TASK INSTRUCTIONS:
Return every line from the entries below that contains the word "local".

THE DATA:
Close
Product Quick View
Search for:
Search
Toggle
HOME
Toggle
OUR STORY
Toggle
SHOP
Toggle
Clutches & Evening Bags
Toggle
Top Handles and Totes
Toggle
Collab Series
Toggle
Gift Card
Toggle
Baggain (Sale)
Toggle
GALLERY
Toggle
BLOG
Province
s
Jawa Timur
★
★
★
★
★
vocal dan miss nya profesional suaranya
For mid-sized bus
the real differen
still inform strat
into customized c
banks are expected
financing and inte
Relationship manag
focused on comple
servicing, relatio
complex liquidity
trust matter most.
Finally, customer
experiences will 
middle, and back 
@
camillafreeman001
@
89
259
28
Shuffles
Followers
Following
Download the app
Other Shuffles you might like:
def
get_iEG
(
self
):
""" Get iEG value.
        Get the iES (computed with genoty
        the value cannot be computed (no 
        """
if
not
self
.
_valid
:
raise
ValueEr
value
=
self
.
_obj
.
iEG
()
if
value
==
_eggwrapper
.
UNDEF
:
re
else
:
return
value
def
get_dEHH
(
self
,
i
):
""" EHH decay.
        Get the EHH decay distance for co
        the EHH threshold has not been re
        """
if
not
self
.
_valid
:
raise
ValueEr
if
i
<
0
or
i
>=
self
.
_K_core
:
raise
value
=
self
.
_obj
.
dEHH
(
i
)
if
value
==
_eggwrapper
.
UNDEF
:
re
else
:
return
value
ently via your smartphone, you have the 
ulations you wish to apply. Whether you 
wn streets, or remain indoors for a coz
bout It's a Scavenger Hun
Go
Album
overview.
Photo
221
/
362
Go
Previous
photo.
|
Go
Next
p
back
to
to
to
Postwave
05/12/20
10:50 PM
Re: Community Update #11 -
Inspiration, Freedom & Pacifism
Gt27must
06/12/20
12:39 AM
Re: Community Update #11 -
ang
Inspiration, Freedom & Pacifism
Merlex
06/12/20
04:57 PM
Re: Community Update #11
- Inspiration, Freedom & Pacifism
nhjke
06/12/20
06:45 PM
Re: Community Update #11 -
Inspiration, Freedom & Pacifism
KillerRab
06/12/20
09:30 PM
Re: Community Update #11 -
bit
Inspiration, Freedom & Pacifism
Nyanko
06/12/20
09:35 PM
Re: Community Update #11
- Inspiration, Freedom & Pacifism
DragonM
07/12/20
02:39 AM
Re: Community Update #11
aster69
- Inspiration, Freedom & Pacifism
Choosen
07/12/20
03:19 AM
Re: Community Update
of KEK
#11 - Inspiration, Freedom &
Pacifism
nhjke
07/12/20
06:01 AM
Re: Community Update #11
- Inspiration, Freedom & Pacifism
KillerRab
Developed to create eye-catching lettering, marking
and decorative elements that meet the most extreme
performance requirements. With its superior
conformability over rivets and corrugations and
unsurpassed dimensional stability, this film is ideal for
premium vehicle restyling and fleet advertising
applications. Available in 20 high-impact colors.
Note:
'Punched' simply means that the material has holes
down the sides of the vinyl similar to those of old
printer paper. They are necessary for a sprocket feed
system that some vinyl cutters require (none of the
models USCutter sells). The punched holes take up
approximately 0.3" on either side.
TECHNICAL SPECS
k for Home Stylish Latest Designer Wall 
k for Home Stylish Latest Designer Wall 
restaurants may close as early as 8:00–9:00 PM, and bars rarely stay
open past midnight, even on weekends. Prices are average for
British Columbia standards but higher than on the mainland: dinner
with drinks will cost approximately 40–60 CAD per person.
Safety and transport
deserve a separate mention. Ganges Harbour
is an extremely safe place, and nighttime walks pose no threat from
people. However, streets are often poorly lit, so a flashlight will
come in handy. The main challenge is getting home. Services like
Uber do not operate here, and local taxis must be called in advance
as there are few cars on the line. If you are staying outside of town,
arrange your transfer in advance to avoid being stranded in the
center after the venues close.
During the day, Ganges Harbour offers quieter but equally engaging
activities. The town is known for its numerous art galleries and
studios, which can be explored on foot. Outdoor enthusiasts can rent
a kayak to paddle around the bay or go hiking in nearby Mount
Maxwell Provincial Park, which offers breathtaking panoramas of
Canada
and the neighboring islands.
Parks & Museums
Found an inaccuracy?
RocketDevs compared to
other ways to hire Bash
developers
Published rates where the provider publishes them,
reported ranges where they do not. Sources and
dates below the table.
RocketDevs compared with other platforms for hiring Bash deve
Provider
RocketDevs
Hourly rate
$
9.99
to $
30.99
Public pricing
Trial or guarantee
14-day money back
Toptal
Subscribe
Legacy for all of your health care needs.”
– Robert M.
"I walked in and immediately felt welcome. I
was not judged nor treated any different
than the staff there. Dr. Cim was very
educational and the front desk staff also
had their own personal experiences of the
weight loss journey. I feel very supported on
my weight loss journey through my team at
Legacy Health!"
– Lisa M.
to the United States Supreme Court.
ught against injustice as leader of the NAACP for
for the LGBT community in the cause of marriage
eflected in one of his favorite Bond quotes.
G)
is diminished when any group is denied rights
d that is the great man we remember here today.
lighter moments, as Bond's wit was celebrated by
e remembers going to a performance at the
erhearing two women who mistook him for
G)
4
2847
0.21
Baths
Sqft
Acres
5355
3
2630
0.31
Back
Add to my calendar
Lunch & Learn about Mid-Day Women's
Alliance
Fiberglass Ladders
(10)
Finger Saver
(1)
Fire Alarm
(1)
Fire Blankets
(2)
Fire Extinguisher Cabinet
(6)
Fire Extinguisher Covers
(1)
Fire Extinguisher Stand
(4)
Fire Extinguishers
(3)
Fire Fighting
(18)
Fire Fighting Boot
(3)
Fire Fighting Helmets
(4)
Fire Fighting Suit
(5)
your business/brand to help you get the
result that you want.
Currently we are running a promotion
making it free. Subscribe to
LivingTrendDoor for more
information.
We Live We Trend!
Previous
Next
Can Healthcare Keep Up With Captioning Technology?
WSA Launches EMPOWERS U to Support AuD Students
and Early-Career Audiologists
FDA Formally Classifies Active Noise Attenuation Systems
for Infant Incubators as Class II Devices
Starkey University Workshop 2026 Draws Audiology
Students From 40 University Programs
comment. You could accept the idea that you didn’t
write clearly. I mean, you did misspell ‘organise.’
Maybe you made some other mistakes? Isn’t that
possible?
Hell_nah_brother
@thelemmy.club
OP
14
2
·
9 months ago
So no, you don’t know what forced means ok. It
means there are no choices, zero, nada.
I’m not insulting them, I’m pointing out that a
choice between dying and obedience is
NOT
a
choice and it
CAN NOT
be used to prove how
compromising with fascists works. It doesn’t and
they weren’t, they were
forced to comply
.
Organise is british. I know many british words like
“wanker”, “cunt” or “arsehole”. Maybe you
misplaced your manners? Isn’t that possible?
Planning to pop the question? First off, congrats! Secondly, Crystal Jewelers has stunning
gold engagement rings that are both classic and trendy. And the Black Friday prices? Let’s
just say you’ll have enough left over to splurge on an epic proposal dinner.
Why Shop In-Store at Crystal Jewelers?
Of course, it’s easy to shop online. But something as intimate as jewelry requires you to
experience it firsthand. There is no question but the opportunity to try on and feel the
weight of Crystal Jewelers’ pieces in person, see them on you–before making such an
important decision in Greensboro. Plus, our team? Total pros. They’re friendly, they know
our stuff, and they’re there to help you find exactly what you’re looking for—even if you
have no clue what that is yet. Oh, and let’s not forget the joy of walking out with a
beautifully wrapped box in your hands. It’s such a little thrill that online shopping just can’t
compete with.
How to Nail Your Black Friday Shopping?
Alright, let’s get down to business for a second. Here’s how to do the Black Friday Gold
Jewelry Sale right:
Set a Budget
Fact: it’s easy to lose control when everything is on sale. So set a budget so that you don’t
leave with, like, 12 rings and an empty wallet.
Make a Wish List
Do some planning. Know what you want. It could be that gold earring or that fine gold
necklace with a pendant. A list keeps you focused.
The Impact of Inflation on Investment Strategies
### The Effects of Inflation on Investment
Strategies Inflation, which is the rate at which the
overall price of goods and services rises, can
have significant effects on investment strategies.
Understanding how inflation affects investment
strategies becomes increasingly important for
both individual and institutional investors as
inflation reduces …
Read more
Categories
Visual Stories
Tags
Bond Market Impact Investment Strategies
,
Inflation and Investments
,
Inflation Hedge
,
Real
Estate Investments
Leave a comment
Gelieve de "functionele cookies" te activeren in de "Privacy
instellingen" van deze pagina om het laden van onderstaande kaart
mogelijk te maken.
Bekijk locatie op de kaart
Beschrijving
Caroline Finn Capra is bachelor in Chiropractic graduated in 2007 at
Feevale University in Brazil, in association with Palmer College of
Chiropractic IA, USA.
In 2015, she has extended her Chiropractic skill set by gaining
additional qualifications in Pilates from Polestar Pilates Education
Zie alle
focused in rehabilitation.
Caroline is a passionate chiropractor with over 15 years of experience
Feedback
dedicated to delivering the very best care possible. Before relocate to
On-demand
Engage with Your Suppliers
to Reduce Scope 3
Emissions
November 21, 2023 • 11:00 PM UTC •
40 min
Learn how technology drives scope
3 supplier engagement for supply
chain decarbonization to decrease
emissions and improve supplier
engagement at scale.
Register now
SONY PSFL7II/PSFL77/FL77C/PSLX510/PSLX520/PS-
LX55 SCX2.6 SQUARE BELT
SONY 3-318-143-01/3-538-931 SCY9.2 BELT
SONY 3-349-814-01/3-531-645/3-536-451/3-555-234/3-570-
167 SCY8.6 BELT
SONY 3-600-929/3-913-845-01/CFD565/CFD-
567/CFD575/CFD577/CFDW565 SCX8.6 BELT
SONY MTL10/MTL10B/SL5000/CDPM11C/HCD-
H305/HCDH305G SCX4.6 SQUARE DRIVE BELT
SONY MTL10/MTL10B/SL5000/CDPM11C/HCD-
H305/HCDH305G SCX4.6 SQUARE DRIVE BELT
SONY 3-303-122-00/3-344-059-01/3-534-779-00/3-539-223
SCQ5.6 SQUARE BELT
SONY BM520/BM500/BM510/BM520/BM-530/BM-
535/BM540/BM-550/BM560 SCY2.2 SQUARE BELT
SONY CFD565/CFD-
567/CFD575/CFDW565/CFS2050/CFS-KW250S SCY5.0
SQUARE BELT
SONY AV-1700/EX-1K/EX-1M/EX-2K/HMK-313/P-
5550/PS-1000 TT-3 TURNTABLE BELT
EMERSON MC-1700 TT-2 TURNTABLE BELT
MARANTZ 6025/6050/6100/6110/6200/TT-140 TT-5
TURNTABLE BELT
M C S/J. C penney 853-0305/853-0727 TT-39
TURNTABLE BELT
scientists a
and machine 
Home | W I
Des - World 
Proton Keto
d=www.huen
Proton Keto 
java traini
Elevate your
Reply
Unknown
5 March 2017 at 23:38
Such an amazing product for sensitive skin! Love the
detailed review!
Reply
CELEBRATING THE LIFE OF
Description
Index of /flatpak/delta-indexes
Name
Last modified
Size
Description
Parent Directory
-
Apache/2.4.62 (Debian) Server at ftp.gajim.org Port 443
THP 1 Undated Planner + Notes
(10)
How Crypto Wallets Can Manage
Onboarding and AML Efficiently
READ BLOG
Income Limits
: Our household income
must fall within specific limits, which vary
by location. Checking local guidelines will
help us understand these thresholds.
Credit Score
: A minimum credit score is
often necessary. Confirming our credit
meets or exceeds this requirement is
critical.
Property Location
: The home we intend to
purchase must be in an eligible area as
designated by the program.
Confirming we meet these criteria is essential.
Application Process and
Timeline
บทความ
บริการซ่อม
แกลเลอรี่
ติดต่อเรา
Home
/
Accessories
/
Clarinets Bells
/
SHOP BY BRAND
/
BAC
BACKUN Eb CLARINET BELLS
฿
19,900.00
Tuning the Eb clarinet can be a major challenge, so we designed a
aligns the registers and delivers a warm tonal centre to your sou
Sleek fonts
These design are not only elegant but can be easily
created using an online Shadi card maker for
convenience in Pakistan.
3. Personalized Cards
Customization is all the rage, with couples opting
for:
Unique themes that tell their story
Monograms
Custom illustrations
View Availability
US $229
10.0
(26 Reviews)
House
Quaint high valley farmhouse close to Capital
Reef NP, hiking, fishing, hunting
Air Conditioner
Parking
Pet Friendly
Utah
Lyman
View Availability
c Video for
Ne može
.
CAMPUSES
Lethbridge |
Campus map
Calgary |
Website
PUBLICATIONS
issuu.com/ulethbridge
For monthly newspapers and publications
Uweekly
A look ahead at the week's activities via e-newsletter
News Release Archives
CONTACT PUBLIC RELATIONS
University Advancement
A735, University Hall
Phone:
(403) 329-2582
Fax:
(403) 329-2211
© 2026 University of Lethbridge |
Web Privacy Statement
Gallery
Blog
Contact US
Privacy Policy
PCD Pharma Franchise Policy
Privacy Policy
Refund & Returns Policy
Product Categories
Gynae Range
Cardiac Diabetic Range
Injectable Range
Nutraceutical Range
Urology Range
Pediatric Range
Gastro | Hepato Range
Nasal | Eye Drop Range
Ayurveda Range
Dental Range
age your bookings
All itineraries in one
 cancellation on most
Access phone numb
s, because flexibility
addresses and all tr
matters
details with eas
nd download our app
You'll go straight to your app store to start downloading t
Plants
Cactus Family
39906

FINISHED TASK:
Uber do not operate here, and local taxis must be called in advance
by location. Checking local guidelines will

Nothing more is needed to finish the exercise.